O modelo de atuação do parque está assentado no tripé universidade, setor público (Prefeitura de São Leopoldo, no Rio Grande do Sul) e empresas. “Tendo origem ou não na incubadora, as empresas do parque estão em contato permanente com as áreas de educação continuada, graduação, pós-graduação e pesquisa da Unisinos”, orgulha-se Susana Kakuta, ex-diretora da Tecnosinos e hoje presidente do Banco de Desenvolvimento do Rio Grande do Sul (Badesul). “A incubadora ajudou muito na fase inicial. Quando migramos para a Tecnosinos, aproveitamos a infraestrutura da universidade, a mão de obra local e a parceria com as empresas do parque”, atesta Fábio Santini, ex-aluno da universidade e fundador da NetEye, empresa especializada em segurança das informações.
Pela relevância do trabalho realizado, a universidade foi uma das três convidadas pela Intel para participar de um workshop de empreendedorismo (Entrepreneurship Bootcamp) promovido pela Universidade Stanford, no Vale do Silício, onde nasceram grandes empresas de tecnologia como Apple e Google. O evento reuniu empresários, especialistas em computação, investidores e professores ligados a projetos inovadores produzidos em start-ups de todo o mundo.
Viabilização financeira
A parceria com entidades de fomento público e instituições privadas é uma das formas de viabilizar incubadoras e laboratórios de start-ups, explica o professor Ricardo Boeing da Silveira, da Universidade do Vale do Itajaí (Univali). Ele coordena a Incubadora Tecnológica de Empresas da instituição, que começou a funcionar em 2011 com recursos da Fundação de Amparo à Pesquisa e Inovação do Estado de Santa Catarina (Fapesc). Mais tarde, a incubadora captou R$ 340 mil do Conselho Nacional de Desenvolvimento Científico e Tecnológico (CNPq) para reestruturação, o que lhe deu fôlego para atender 13 empresas, sendo dez em estágio de incubação e três estabelecidas como start-ups.
Uma delas é a Brastax, desenvolvedora de uma tecnologia sustentável de saneamento – cuja base é a utilização de microalgas – para tratamento de efluentes gerados durante o abate de aves.
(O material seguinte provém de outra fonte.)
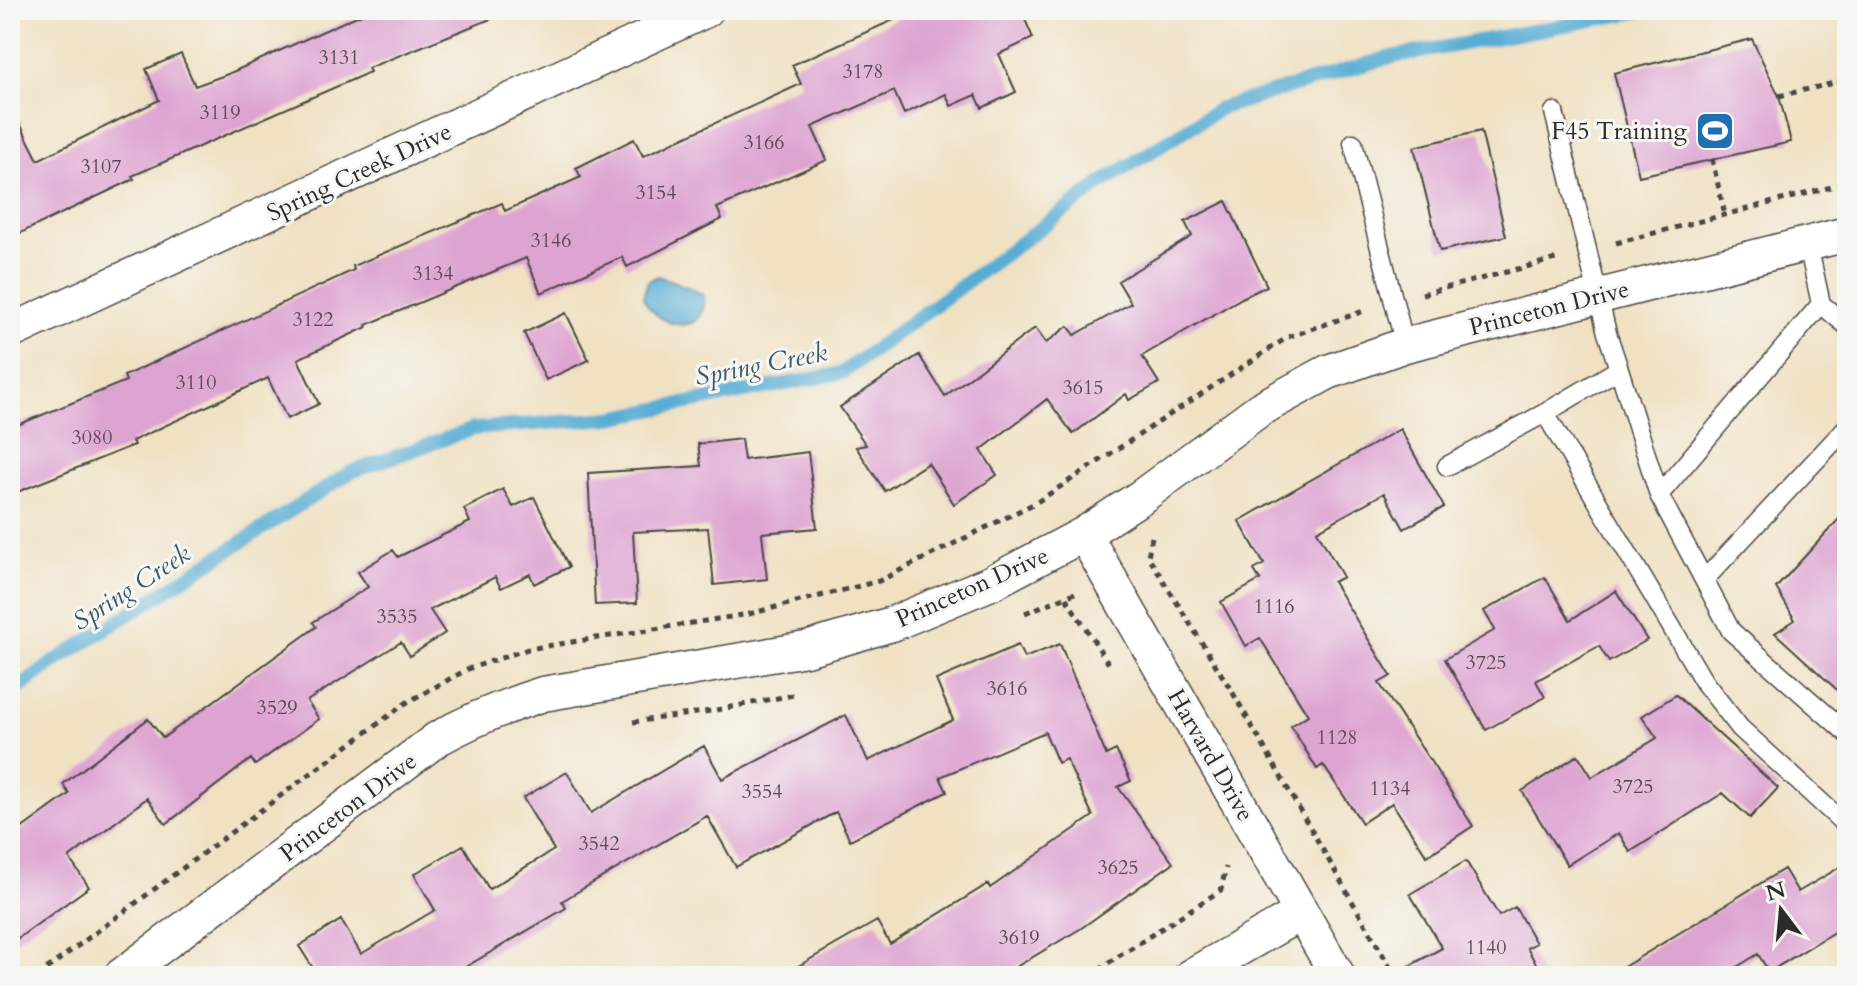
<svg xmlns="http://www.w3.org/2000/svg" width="1857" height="986" viewBox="0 0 1857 986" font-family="Cardo,serif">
  <rect width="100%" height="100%" fill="#f6f6f2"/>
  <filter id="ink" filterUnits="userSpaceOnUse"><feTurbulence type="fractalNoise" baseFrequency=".0125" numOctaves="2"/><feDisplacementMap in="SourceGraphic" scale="16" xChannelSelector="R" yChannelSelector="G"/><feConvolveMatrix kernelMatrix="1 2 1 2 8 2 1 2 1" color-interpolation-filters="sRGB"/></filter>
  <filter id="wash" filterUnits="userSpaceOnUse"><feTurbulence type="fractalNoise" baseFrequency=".006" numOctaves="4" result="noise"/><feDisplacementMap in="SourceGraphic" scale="32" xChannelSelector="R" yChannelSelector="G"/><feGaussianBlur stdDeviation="1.8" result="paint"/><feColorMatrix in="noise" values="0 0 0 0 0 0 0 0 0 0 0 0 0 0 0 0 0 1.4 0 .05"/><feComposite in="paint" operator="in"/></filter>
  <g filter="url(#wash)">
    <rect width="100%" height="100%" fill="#f0e1c3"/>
    <path fill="#58add4" stroke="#426c80" stroke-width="2" d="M658,276C671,281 694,288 704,296C708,337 658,331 643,297L648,281Z"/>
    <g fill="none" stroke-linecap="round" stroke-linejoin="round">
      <path stroke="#58add4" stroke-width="14" d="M10,695L51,664L351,472L473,429L611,418L842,373L1106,180L1221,108L1387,58L1646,10"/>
    </g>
    <g id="blocks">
      <path fill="#dda3d1" d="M370,10L508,12L368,68L370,72L132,176L134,179L10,238V104L38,160L159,100L146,69L181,54L195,86L228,74Z
        M916,10H1021L1033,38L999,54L1016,92L982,108L976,95L951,106L946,94L904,114L894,91L812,127L827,160L717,208L722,219L627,267L622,257L541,293L526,258L366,325L367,327L298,359L319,404L287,419L268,378L132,441L134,445L10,495V428L126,381L124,376L354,270L353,266L502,203L505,211L581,177L576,168L634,139L643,156L801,84L792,65Z
        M1752,39L1779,96L1791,142L1639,176L1614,73Z
        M1481,131L1506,236L1440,251L1414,147Z
        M1226,201L1267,286L1242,298L1142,356L1159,383L1129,400L1126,394L1073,434L1047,399L981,450L997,475L954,504L928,463L885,491L856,447L866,445L840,407L919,355L945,396L1035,328L1046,343L1068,326L1075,335L1131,303L1118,281L1192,236L1185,222Z
        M566,313L589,360L546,380L524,333Z
        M1400,429L1444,507L1404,529L1384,493L1317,531L1343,577L1333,582L1391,676L1379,683L1473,826L1427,856L1392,803L1362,823L1323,765L1317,769L1291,726L1308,715L1260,638L1246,646L1221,602L1260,580L1254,570L1264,564L1239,521Z
        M741,439L744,460L808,452L817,528L762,533L767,579L714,585L708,528L633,532L637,603L595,605L588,473L701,466L698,444Z
        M503,489L513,507L534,497L569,567L534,584L530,574L501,588L495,577L430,610L445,633L410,656L401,642L307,701L319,719L255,765L251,759L166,824L147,798L69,858L89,887L10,944V837L69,794L63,784L148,719L163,738L316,627L313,622L368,587L358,572L393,550L398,557L470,522L464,509Z
        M1847,510V699L1775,633L1795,620L1776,588Z
        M1545,577L1570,620L1616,591L1647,640L1609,662L1599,646L1536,681L1545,697L1486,730L1445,659L1495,630L1484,611Z
        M1060,644L1106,755L1116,750L1131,781L1118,787L1173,863L1080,929L1001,976H781L877,921L890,944L988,884L990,888L1093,816L1066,759L1058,763L1045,732L940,777L947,792L850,840L836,812L736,867L707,816L562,901L566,908L450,976H318L299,946L341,920L361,954L435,910L414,874L463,845L489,889L554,850L523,798L567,772L591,813L704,746L722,779L846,715L868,761L953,720L936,680L1018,645L1024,658Z
        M1676,695L1778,788L1750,818L1723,793L1630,852L1619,833L1567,865L1522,791L1578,755L1592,777L1657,738L1642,716Z
        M1466,861L1499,916L1515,907L1536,943L1527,948L1543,976H1391L1442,948L1410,894Z
        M1847,863V924L1769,972L1758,954L1722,976H1609L1784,869L1798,892Z"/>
    </g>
  </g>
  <g filter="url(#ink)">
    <use href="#blocks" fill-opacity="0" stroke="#494642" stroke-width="2"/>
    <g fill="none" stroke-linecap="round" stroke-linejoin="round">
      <defs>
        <path id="service" d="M1353,143L1405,345
          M1808,245L1821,304L1659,495L1731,631L1847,733
          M1821,304L1847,326
          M1619,369L1659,495
          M1545,413L1704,682L1740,728L1847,826
          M1447,466L1545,413L1619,369L1607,333L1554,112
          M1704,580L1847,427"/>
        <path id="minor" d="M10,332L706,10
          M1084,534L1338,976
          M121,976L437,739C472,719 505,706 543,694L806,649L892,624L993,582L1084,534L1141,497L1260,409L1328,372L1405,345L1847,234
          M1191,976L1301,913"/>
      </defs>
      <use href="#service" stroke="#494642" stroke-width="21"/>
      <use href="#minor" stroke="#494642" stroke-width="37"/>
      <path stroke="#494642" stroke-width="5" stroke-dasharray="6 6" stroke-linecap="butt" d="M1779,96L1847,80
        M1712,159L1725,215
        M1616,243L1847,183
        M1422,294L1560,258
        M1152,537L1148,556L1233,693L1395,976
        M1066,598L1109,664
        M1025,613L1075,593
        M633,722L711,711L793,695
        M37,976L406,703L468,669L528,649L749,614L879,581L1037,502L1288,337L1367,310
        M1088,976L1221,890L1226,867"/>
      <use href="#service" stroke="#fff" stroke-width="18"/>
      <use href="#minor" stroke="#fff" stroke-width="34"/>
    </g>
  </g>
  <defs>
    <symbol id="stadium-square" viewBox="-11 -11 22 22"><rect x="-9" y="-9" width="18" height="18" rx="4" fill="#1f6fb2" stroke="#f6f6f2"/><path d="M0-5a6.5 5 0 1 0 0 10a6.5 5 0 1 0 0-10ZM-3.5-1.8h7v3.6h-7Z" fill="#fff"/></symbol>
  </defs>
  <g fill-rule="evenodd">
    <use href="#stadium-square" x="1693" y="109" width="44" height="44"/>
  </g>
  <g text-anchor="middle" stroke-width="6" stroke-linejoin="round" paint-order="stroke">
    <g font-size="20" fill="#584954">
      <text x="339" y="64">3131</text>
      <text x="863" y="78">3178</text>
      <text x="220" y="119">3119</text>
      <text x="764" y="149">3166</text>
      <text x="101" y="173">3107</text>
      <text x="656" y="199">3154</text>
      <text x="551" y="247">3146</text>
      <text x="433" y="280">3134</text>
      <text x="313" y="326">3122</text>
      <text x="196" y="389">3110</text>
      <text x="1083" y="394">3615</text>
      <text x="92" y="444">3080</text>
      <text x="1274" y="613">1116</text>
      <text x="397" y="623">3535</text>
      <text x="1486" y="669">3725</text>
      <text x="1007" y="695">3616</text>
      <text x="277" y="714">3529</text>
      <text x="1337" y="744">1128</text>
      <text x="1633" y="793">3725</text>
      <text x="1390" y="795">1134</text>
      <text x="762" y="798">3554</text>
      <text x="599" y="850">3542</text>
      <text x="1118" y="874">3625</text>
      <text x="1019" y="944">3619</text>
      <text x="1486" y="954">1140</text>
    </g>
    <g font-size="24" fill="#2b2b2b" stroke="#f6f6f2" text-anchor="end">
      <text x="1687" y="139">F45 Training</text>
    </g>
    <g font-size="24" fill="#2b2b2b" stroke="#f6f6f2">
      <text transform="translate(359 172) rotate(-25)" y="8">Spring Creek Drive</text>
      <text transform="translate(1549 308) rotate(-14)" y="8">Princeton Drive</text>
      <text transform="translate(972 587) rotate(-24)" y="8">Princeton Drive</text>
      <text transform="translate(1211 755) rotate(60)" y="8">Harvard Drive</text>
      <text transform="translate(348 807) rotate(-37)" y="8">Princeton Drive</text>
    </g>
    <g font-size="26" font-style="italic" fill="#3b5866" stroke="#f6f6f2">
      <text transform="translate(761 364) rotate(-11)" y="9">Spring Creek</text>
      <text transform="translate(131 587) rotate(-33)" y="9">Spring Creek</text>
    </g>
  </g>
  <rect width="1857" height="986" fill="none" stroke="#f6f6f2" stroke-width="40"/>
  <g transform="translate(1781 910) rotate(344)" stroke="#f6f6f2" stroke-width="6" paint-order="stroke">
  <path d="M0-6L14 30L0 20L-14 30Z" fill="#2b2b2b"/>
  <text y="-12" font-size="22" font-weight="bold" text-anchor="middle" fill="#2b2b2b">N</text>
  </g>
</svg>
A empresa, dirigida por Murilo Canova Zeschau, formado em oceanografia pela universidade, foi vencedora do Prêmio Ibero-americano de Inovação, em 2013, e do Prêmio Santander Universidades, em 2012. Esses exemplos de sucesso têm estimulado outros alunos da Univali. “De 40 estudantes, 32 querem abrir um negócio próprio”, calcula Silveira. A percepção do professor coincide com o resultado de uma pesquisa realizada pela Endeavor que apontou que seis em cada 10 universitários têm o desejo de ter sua própria empresa no futuro. O levantamento foi realizado em 2012 com alunos de 46 instituições de ensino superior brasileiras.
Na Estácio não é diferente e para dar vazão aos anseios dos alunos, a instituição criou o Núcleo de Aceleração e Valorização da Estácio (Nave), espécie de incubadora e aceleradora de empresas. O espaço lembra os ambientes de trabalho do Google pela decoração moderna, as áreas de descanso e lazer e a presença de todo tipo de equipamento eletrônico, inclusive impressoras 3D para a realização de protótipos. Os alunos com ideias economicamente viáveis são pré-selecionados pela instituição para participar de workshops com especialistas do mercado, que ensinam técnicas necessárias para todo empreendedor – como montar planos de negócios, prospectar clientes, validar uma ideia. Encerrada essa fase, eles recebem acompanhamento e mentoria até que o negócio ganhe corpo.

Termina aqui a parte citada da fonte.